What to do:
Leaving the pictures aside, restate all of the data exactly.

Page-level text extractions:
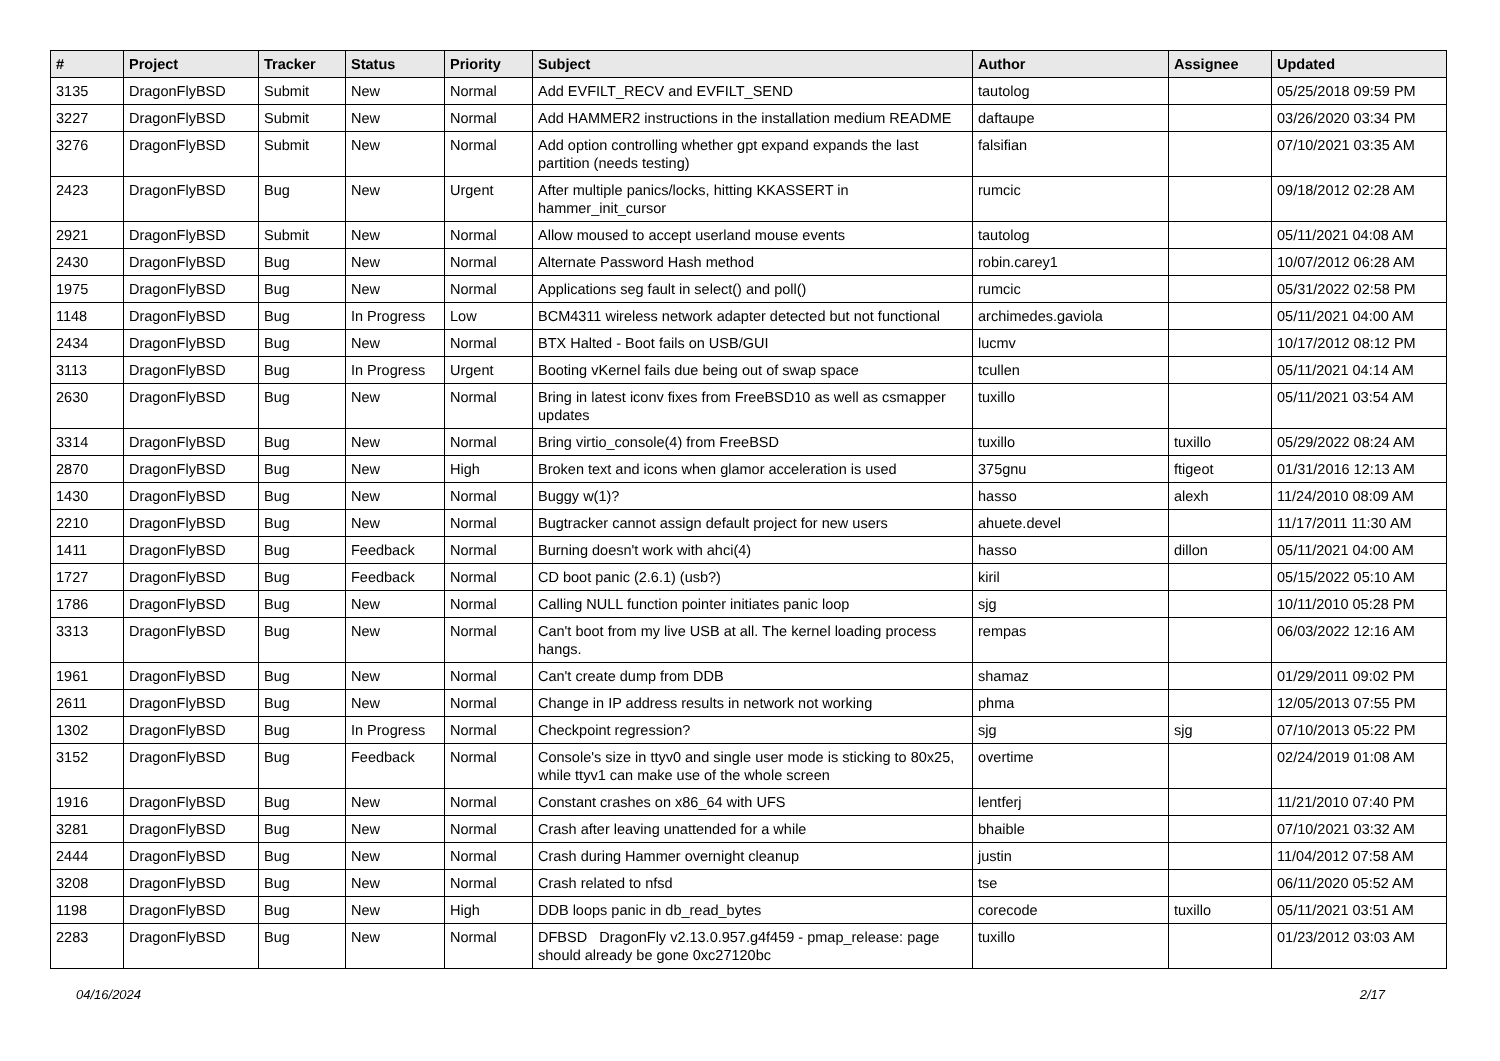| # | Project | Tracker | Status | Priority | Subject | Author | Assignee | Updated |
| --- | --- | --- | --- | --- | --- | --- | --- | --- |
| 3135 | DragonFlyBSD | Submit | New | Normal | Add EVFILT_RECV and EVFILT_SEND | tautolog | | 05/25/2018 09:59 PM |
| 3227 | DragonFlyBSD | Submit | New | Normal | Add HAMMER2 instructions in the installation medium README | daftaupe | | 03/26/2020 03:34 PM |
| 3276 | DragonFlyBSD | Submit | New | Normal | Add option controlling whether gpt expand expands the last partition (needs testing) | falsifian | | 07/10/2021 03:35 AM |
| 2423 | DragonFlyBSD | Bug | New | Urgent | After multiple panics/locks, hitting KKASSERT in hammer_init_cursor | rumcic | | 09/18/2012 02:28 AM |
| 2921 | DragonFlyBSD | Submit | New | Normal | Allow moused to accept userland mouse events | tautolog | | 05/11/2021 04:08 AM |
| 2430 | DragonFlyBSD | Bug | New | Normal | Alternate Password Hash method | robin.carey1 | | 10/07/2012 06:28 AM |
| 1975 | DragonFlyBSD | Bug | New | Normal | Applications seg fault in select() and poll() | rumcic | | 05/31/2022 02:58 PM |
| 1148 | DragonFlyBSD | Bug | In Progress | Low | BCM4311 wireless network adapter detected but not functional | archimedes.gaviola | | 05/11/2021 04:00 AM |
| 2434 | DragonFlyBSD | Bug | New | Normal | BTX Halted - Boot fails on USB/GUI | lucmv | | 10/17/2012 08:12 PM |
| 3113 | DragonFlyBSD | Bug | In Progress | Urgent | Booting vKernel fails due being out of swap space | tcullen | | 05/11/2021 04:14 AM |
| 2630 | DragonFlyBSD | Bug | New | Normal | Bring in latest iconv fixes from FreeBSD10 as well as csmapper updates | tuxillo | | 05/11/2021 03:54 AM |
| 3314 | DragonFlyBSD | Bug | New | Normal | Bring virtio_console(4) from FreeBSD | tuxillo | tuxillo | 05/29/2022 08:24 AM |
| 2870 | DragonFlyBSD | Bug | New | High | Broken text and icons when glamor acceleration is used | 375gnu | ftigeot | 01/31/2016 12:13 AM |
| 1430 | DragonFlyBSD | Bug | New | Normal | Buggy w(1)? | hasso | alexh | 11/24/2010 08:09 AM |
| 2210 | DragonFlyBSD | Bug | New | Normal | Bugtracker cannot assign default project for new users | ahuete.devel | | 11/17/2011 11:30 AM |
| 1411 | DragonFlyBSD | Bug | Feedback | Normal | Burning doesn't work with ahci(4) | hasso | dillon | 05/11/2021 04:00 AM |
| 1727 | DragonFlyBSD | Bug | Feedback | Normal | CD boot panic (2.6.1) (usb?) | kiril | | 05/15/2022 05:10 AM |
| 1786 | DragonFlyBSD | Bug | New | Normal | Calling NULL function pointer initiates panic loop | sjg | | 10/11/2010 05:28 PM |
| 3313 | DragonFlyBSD | Bug | New | Normal | Can't boot from my live USB at all. The kernel loading process hangs. | rempas | | 06/03/2022 12:16 AM |
| 1961 | DragonFlyBSD | Bug | New | Normal | Can't create dump from DDB | shamaz | | 01/29/2011 09:02 PM |
| 2611 | DragonFlyBSD | Bug | New | Normal | Change in IP address results in network not working | phma | | 12/05/2013 07:55 PM |
| 1302 | DragonFlyBSD | Bug | In Progress | Normal | Checkpoint regression? | sjg | sjg | 07/10/2013 05:22 PM |
| 3152 | DragonFlyBSD | Bug | Feedback | Normal | Console's size in ttyv0 and single user mode is sticking to 80x25, while ttyv1 can make use of the whole screen | overtime | | 02/24/2019 01:08 AM |
| 1916 | DragonFlyBSD | Bug | New | Normal | Constant crashes on x86_64 with UFS | lentferj | | 11/21/2010 07:40 PM |
| 3281 | DragonFlyBSD | Bug | New | Normal | Crash after leaving unattended for a while | bhaible | | 07/10/2021 03:32 AM |
| 2444 | DragonFlyBSD | Bug | New | Normal | Crash during Hammer overnight cleanup | justin | | 11/04/2012 07:58 AM |
| 3208 | DragonFlyBSD | Bug | New | Normal | Crash related to nfsd | tse | | 06/11/2020 05:52 AM |
| 1198 | DragonFlyBSD | Bug | New | High | DDB loops panic in db_read_bytes | corecode | tuxillo | 05/11/2021 03:51 AM |
| 2283 | DragonFlyBSD | Bug | New | Normal | DFBSD DragonFly v2.13.0.957.g4f459 - pmap_release: page should already be gone 0xc27120bc | tuxillo | | 01/23/2012 03:03 AM |
04/16/2024 2/17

Problem solution:
| # | Project | Tracker | Status | Priority | Subject | Author | Assignee | Updated |
| --- | --- | --- | --- | --- | --- | --- | --- | --- |
| 3135 | DragonFlyBSD | Submit | New | Normal | Add EVFILT_RECV and EVFILT_SEND | tautolog | | 05/25/2018 09:59 PM |
| 3227 | DragonFlyBSD | Submit | New | Normal | Add HAMMER2 instructions in the installation medium README | daftaupe | | 03/26/2020 03:34 PM |
| 3276 | DragonFlyBSD | Submit | New | Normal | Add option controlling whether gpt expand expands the last partition (needs testing) | falsifian | | 07/10/2021 03:35 AM |
| 2423 | DragonFlyBSD | Bug | New | Urgent | After multiple panics/locks, hitting KKASSERT in hammer_init_cursor | rumcic | | 09/18/2012 02:28 AM |
| 2921 | DragonFlyBSD | Submit | New | Normal | Allow moused to accept userland mouse events | tautolog | | 05/11/2021 04:08 AM |
| 2430 | DragonFlyBSD | Bug | New | Normal | Alternate Password Hash method | robin.carey1 | | 10/07/2012 06:28 AM |
| 1975 | DragonFlyBSD | Bug | New | Normal | Applications seg fault in select() and poll() | rumcic | | 05/31/2022 02:58 PM |
| 1148 | DragonFlyBSD | Bug | In Progress | Low | BCM4311 wireless network adapter detected but not functional | archimedes.gaviola | | 05/11/2021 04:00 AM |
| 2434 | DragonFlyBSD | Bug | New | Normal | BTX Halted - Boot fails on USB/GUI | lucmv | | 10/17/2012 08:12 PM |
| 3113 | DragonFlyBSD | Bug | In Progress | Urgent | Booting vKernel fails due being out of swap space | tcullen | | 05/11/2021 04:14 AM |
| 2630 | DragonFlyBSD | Bug | New | Normal | Bring in latest iconv fixes from FreeBSD10 as well as csmapper updates | tuxillo | | 05/11/2021 03:54 AM |
| 3314 | DragonFlyBSD | Bug | New | Normal | Bring virtio_console(4) from FreeBSD | tuxillo | tuxillo | 05/29/2022 08:24 AM |
| 2870 | DragonFlyBSD | Bug | New | High | Broken text and icons when glamor acceleration is used | 375gnu | ftigeot | 01/31/2016 12:13 AM |
| 1430 | DragonFlyBSD | Bug | New | Normal | Buggy w(1)? | hasso | alexh | 11/24/2010 08:09 AM |
| 2210 | DragonFlyBSD | Bug | New | Normal | Bugtracker cannot assign default project for new users | ahuete.devel | | 11/17/2011 11:30 AM |
| 1411 | DragonFlyBSD | Bug | Feedback | Normal | Burning doesn't work with ahci(4) | hasso | dillon | 05/11/2021 04:00 AM |
| 1727 | DragonFlyBSD | Bug | Feedback | Normal | CD boot panic (2.6.1) (usb?) | kiril | | 05/15/2022 05:10 AM |
| 1786 | DragonFlyBSD | Bug | New | Normal | Calling NULL function pointer initiates panic loop | sjg | | 10/11/2010 05:28 PM |
| 3313 | DragonFlyBSD | Bug | New | Normal | Can't boot from my live USB at all. The kernel loading process hangs. | rempas | | 06/03/2022 12:16 AM |
| 1961 | DragonFlyBSD | Bug | New | Normal | Can't create dump from DDB | shamaz | | 01/29/2011 09:02 PM |
| 2611 | DragonFlyBSD | Bug | New | Normal | Change in IP address results in network not working | phma | | 12/05/2013 07:55 PM |
| 1302 | DragonFlyBSD | Bug | In Progress | Normal | Checkpoint regression? | sjg | sjg | 07/10/2013 05:22 PM |
| 3152 | DragonFlyBSD | Bug | Feedback | Normal | Console's size in ttyv0 and single user mode is sticking to 80x25, while ttyv1 can make use of the whole screen | overtime | | 02/24/2019 01:08 AM |
| 1916 | DragonFlyBSD | Bug | New | Normal | Constant crashes on x86_64 with UFS | lentferj | | 11/21/2010 07:40 PM |
| 3281 | DragonFlyBSD | Bug | New | Normal | Crash after leaving unattended for a while | bhaible | | 07/10/2021 03:32 AM |
| 2444 | DragonFlyBSD | Bug | New | Normal | Crash during Hammer overnight cleanup | justin | | 11/04/2012 07:58 AM |
| 3208 | DragonFlyBSD | Bug | New | Normal | Crash related to nfsd | tse | | 06/11/2020 05:52 AM |
| 1198 | DragonFlyBSD | Bug | New | High | DDB loops panic in db_read_bytes | corecode | tuxillo | 05/11/2021 03:51 AM |
| 2283 | DragonFlyBSD | Bug | New | Normal | DFBSD DragonFly v2.13.0.957.g4f459 - pmap_release: page should already be gone 0xc27120bc | tuxillo | | 01/23/2012 03:03 AM |
04/16/2024 2/17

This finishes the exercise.